Give the stretch of data from the line containing "Camera frame: x" through the line containing "#4 decoration (400,472,431,504)" as a numbered list, leaving out any blank lines.

• WORKING DATA:
•••••
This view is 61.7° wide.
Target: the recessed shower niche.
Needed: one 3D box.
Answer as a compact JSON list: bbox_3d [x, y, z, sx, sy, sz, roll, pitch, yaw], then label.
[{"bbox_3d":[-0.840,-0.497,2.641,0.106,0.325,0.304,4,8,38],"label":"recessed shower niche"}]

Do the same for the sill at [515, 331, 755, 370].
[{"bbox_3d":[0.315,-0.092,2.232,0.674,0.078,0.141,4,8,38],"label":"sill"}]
•••••
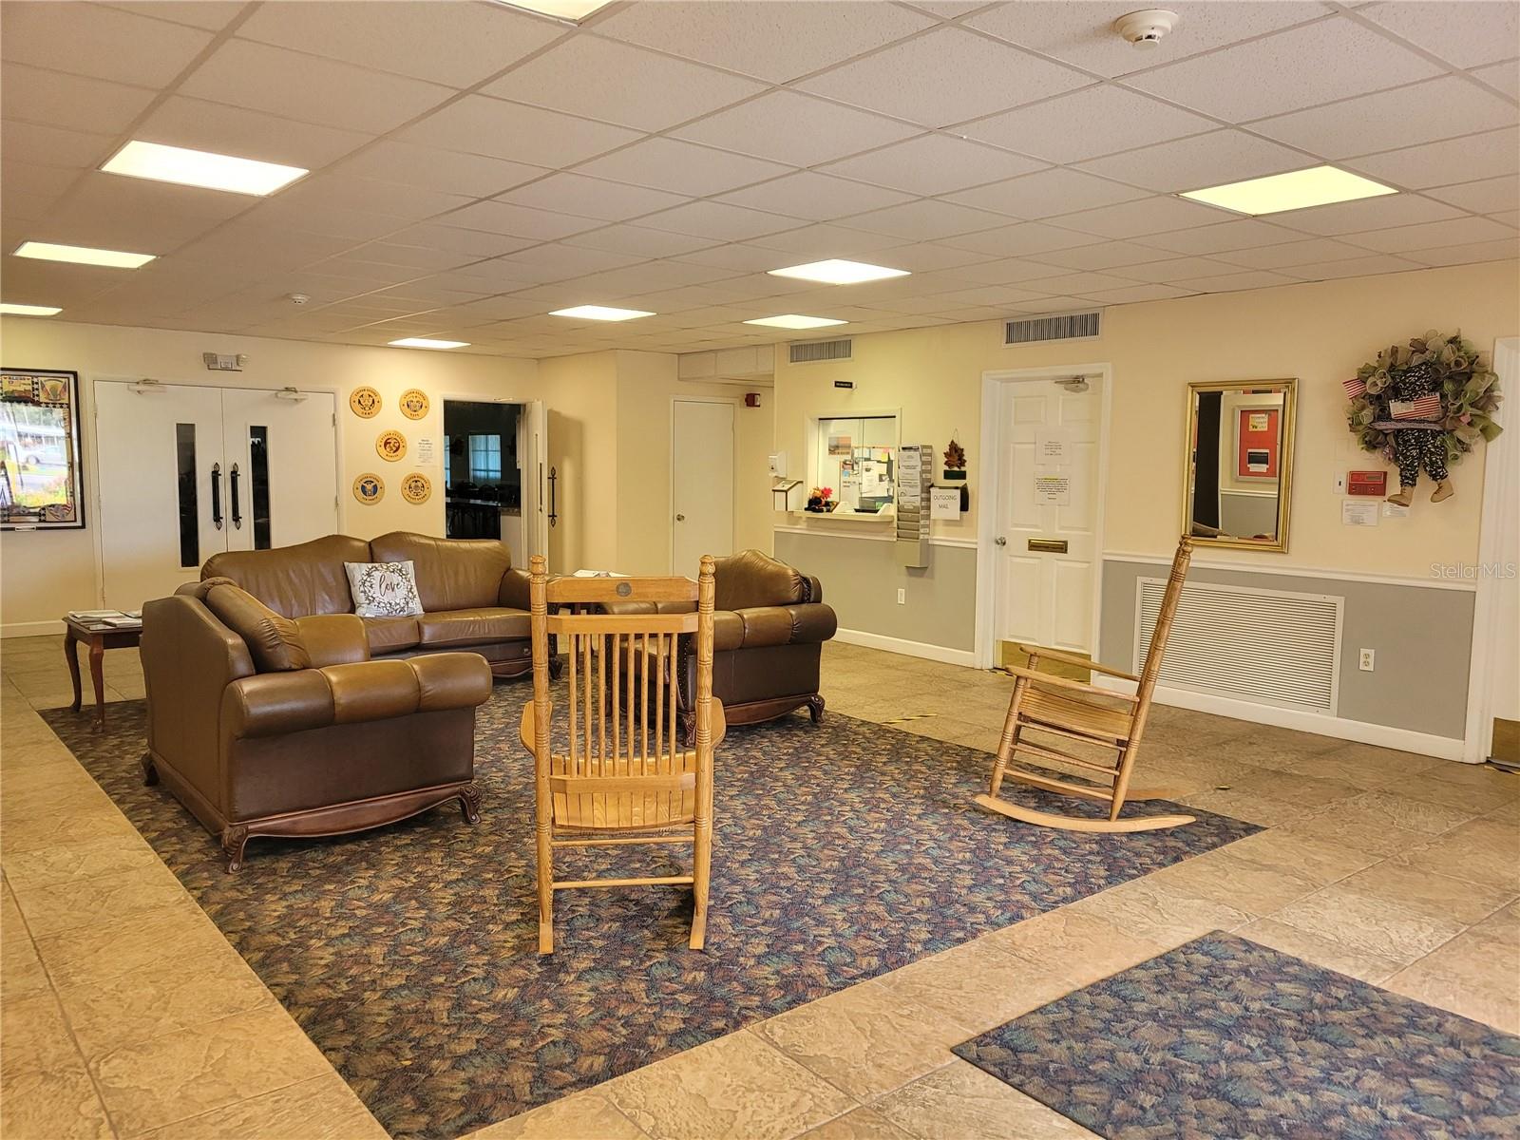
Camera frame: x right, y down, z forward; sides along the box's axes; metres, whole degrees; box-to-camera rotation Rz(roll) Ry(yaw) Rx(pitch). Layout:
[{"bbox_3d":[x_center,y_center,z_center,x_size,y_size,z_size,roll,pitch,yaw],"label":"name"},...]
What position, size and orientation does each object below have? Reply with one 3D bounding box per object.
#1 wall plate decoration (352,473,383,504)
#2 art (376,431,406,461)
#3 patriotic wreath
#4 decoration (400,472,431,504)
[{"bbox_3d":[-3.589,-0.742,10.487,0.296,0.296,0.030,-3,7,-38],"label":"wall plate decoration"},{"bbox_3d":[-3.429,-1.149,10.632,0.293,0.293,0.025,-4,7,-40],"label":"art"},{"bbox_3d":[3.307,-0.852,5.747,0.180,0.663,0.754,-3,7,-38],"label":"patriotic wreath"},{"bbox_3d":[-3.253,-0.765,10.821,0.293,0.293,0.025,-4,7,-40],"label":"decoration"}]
•••••
• SOLUTION TO THE EXERCISE:
1. Camera frame: x right, y down, z forward; sides along the box's axes; metres, whole degrees; box-to-camera rotation Rz(roll) Ry(yaw) Rx(pitch). Layout:
2. [{"bbox_3d":[x_center,y_center,z_center,x_size,y_size,z_size,roll,pitch,yaw],"label":"name"},...]
3. What position, size and orientation does each object below have? Reply with one 3D bounding box per object.
4. #1 wall plate decoration (352,473,383,504)
5. #2 art (376,431,406,461)
6. #3 patriotic wreath
7. #4 decoration (400,472,431,504)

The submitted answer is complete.